Minha mãe e minha tia são gêmeas, é por isso que Maria Clara chama a tia-avó de Vovó G (Vó Graça). Para ela, é muito simples e óbvio ter 3 avós. O rosto de minha tia me remete à minha própria mãe, mas também à sua singularidade. É ser quase igual, em tudo semelhante, mas não a mesma... Seu arroz doce é seu, sendo parecido com o de sua própria mãe e ofertado a mim, sua sobrinha quase filha. Um mundo de quases perfeitos!
Enquanto escrevo, vejo o arroz doce sobre a mesa, pronto e coroado de canela, a esfriar. Está cheiroso. O arroz doce de minha tia chega aqui em casa em tupperwares, organizado por ela para mim. Em dias de festa, chega nas travessas mais bonitas disponíveis na casa dela. Travessas de enxoval! O arroz doce da minha tia Graça tem um monte da inteireza dela, seu tempo passado e seu tempo presente. Ela. 
Enquanto escrevo, ele ainda está quente. Um bom exercício de paciência para minha filha! Será que comemos ainda hoje? O arroz doce será nosso quando ele quiser, no futuro. Mas quando amanhã esse futuro for passado eu poderei fechar esse texto com a avaliação da crítica gastronômica de 9 anos. Ela dirá se o arroz doce da Vovó G é realizável fora de seus domínios.
Teria minha tia escondido algum segredo? Não é de seu feitio, mas é do feitiço das cozinheiras... Fazer esse arroz doce em plena 2ª feira foi para mim uma chance de estar comigo mesma, sob a supervisão imaginária dela na cozinha. Será que ela aprovará? Espero que a gente consiga guardar uma parte para devolver o seu tupperware.

Em 2 de julho, às 19:40.

Epílogo:
Em 3 de julho, às 7:18. A verdade? Ficou um pouco seco. O arroz doce de minha tia é mais úmido. Acho que ele me enganou... Quando deitei o conteúdo da panela na travessa, ele estava muito úmido, mas a comida tem seus caprichos. Isso eu já aprendi há muito tempo! O pai e a filha comeram e repetiram. Acho que foi para me animar. Mentiras sinceras me interessam... Bom dia!

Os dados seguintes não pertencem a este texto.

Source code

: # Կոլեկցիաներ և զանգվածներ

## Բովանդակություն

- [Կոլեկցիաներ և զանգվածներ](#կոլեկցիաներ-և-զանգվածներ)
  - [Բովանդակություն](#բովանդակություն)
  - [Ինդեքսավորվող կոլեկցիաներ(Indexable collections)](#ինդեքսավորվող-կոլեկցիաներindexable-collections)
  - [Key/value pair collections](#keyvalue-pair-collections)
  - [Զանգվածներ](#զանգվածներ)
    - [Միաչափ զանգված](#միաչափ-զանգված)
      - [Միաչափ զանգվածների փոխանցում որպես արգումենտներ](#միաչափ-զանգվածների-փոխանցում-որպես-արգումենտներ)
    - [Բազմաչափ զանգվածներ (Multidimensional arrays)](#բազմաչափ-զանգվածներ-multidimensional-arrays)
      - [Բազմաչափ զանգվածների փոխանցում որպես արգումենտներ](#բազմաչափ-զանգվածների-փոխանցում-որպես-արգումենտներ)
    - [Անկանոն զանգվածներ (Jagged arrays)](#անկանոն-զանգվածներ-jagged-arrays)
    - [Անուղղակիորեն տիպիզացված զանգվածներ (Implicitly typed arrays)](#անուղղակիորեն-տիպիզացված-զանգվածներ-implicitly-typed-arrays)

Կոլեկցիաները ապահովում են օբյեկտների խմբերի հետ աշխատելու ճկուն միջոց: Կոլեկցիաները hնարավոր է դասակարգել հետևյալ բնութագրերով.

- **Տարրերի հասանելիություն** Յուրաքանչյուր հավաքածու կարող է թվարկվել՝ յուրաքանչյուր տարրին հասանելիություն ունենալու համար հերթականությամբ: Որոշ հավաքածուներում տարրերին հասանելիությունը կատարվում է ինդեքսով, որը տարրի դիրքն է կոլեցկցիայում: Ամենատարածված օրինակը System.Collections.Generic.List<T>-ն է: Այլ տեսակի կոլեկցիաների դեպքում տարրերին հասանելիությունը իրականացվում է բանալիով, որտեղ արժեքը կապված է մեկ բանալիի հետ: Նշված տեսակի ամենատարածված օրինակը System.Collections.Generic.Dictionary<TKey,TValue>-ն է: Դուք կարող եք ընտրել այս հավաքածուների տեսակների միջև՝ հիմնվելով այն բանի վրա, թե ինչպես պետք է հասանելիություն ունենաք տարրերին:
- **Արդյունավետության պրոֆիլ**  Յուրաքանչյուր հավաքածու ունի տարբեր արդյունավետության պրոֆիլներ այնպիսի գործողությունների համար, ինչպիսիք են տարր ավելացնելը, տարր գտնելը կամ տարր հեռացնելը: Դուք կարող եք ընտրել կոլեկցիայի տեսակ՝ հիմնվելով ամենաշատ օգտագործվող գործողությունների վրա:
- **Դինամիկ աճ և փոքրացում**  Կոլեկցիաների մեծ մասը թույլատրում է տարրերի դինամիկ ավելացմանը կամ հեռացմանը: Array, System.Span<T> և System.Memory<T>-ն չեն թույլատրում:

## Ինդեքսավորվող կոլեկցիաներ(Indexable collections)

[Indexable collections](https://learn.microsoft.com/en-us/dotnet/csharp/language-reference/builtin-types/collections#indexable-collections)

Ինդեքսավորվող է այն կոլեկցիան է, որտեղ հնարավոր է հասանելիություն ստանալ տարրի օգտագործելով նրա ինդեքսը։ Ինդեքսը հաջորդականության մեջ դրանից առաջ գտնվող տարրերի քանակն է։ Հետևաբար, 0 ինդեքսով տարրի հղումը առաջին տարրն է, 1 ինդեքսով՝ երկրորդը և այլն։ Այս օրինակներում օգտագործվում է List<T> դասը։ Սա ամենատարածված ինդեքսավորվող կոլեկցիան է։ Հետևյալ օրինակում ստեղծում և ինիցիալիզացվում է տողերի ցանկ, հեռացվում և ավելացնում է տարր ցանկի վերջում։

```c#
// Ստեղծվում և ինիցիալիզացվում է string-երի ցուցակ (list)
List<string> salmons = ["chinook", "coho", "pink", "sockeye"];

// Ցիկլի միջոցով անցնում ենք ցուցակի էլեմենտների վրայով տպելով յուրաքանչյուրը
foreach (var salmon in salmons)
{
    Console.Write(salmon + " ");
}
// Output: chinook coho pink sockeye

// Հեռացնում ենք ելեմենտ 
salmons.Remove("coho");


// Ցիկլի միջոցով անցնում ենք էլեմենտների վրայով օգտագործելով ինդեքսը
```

[1] “Afogado” no Livro de Cozinha da Infanta Maria é refogado. No sentido de minha tia, é cheio de água ou leite.
[2] Há alguns anos minha mãe me deu de presente uma assinatura (que ela renova sempre) da revista Saúde e este ano a revista deu aos assinantes o livro Mindful eating. Comer com atenção plena de Cynthia Antonacchio e Manoela Figueiredo (São Paulo: Abril, 2018). Leitura que vale a pena!